What really caught people’s attention was some of the individuals involved. Well-known figures in the professional basketball league NBA, Miami Heat guard Terry Rozier and Portland Trail Blazers head coach Chauncey Billups, were among those charged in the bust.
The salaries for NBA players are public information. Rozier is making $24.92 million a year playing for the Miami Heat. The exact terms for Billups’s coaching contract at the Trail Blazers have not been publicly disclosed. However, according to Oregon Live, he is (presumably was) getting $4.7 million per season.
The real shock for sports fans in America and beyond is the revelation that even those salaries are no guarantees for a safeguard against match-fixing and illegal gambling.
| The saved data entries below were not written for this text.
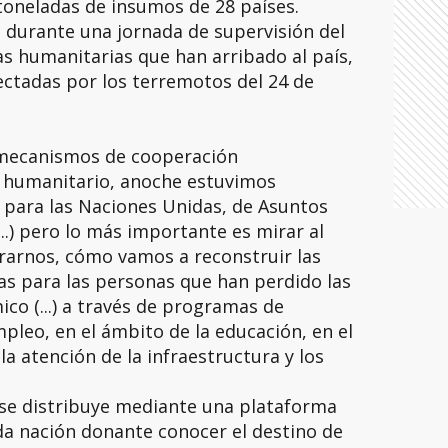
toneladas de insumos de 28 países.
 durante una jornada de supervisión del
s humanitarias que han arribado al país,
fectadas por los terremotos del 24 de
mecanismos de cooperación
to humanitario, anoche estuvimos
 para las Naciones Unidas, de Asuntos
..) pero lo más importante es mirar al
arnos, cómo vamos a reconstruir las
as para las personas que han perdido las
co (...) a través de programas de
pleo, en el ámbito de la educación, en el
a atención de la infraestructura y los
 se distribuye mediante una plataforma
da nación donante conocer el destino de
Here, it is important to make a distinction: Rozier and Billups are being criminally charged for completely different conduct.
What Did Terry Rozier and Chauncey Billups Do in the NBA Gambling Scandal?
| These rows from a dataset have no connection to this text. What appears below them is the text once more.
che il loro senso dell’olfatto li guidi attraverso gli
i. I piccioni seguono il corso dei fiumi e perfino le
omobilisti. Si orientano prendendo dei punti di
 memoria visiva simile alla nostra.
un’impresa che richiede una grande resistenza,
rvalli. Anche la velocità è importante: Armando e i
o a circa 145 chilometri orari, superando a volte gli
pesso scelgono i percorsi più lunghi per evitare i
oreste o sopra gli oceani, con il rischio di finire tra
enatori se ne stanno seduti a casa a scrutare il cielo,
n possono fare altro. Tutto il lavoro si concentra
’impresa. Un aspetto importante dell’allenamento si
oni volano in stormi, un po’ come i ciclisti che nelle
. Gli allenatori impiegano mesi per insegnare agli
Rozier’s case is probably more disheartening for fans of basketball. According to allegations by law enforcement, he faked an injury while playing for the Charlotte Hornets early into a game against the New Orleans Pelicans in March 2023. He was colluding with an organized crime group, which had advance knowledge and placed fraudulent bets to the tune of hundreds of thousands of dollars on the ‘under’ options in his over/under markets for the game.
Billups’s allegations had nothing to do with NBA games. His celebrity status was allegedly used by organized crime groups to lure unsuspecting players into high-stakes, rigged private poker games. Players were enticed by the chance to play cards with a famous former NBA player and current head coach, and were unaware that rigged shuffling machines were actually relaying information about what cards were going to be dealt to members of the crime group in the game. The syndicate was also using small cameras built into the poker table to see their victims’ hole cards.
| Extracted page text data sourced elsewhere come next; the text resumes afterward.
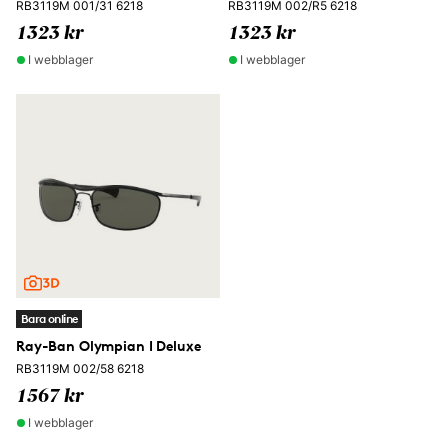
RB3119M 001/31 6218
RB3119M 002/R5 6218
1323 kr
1323 kr
I webblager
I webblager
Bara online
Ray-Ban Olympian I Deluxe
RB3119M 002/58 6218
1567 kr
I webblager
In the latter case, it was the fans and casual players of poker, the most popular card game in the world, who had new suspicions raised about the integrity of the game. However, the risks of playing in high-stakes private games outside a licensed and regulated facility have always been known to experienced players. Even well-known poker pros have openly talked about the possibility of cheating and collusion in such games, and many have advised staying away from them.
Hater Report on X (formerly Twitter): “Shaq on the arrest of Chauncey Billups, Terry Rozier and Damon Jones for sports gambling:”I’m ashamed that those guys would put their families and their careers in jeopardy… if you’re making $9 million… how much more do you need?” pic.twitter.com/g8fwiFOEJK / X”
Shaq on the arrest of Chauncey Billups, Terry Rozier and Damon Jones for sports gambling:”I’m ashamed that those guys would put their families and their careers in jeopardy… if you’re making $9 million… how much more do you need?” pic.twitter.com/g8fwiFOEJK
The connection between Terry Rozier’s and Chauncey Billups’s cases is a few defendants who have been named in both investigations.
Those slim connections, however, are also a testament to another revelation the public is reckoning with: organized crime is still alive in the United States. The crime groups involved in the latest illegal gambling scandals are the ‘traditional’ La Cosa Nostra families based in New York City, New York: the Bonanno, Colombo, Gambino, Genovese, and Lucchese families.
It has been a long time since the Italian mob has made national headlines in the United States, not since the 1992 conviction of the flamboyant boss of the Gambino family, John Gotti. Thus, most Americans assumed that the crime families were now dormant.
These two scandalous cases show that they are still active, and black market gambling remains a fertile ground for them.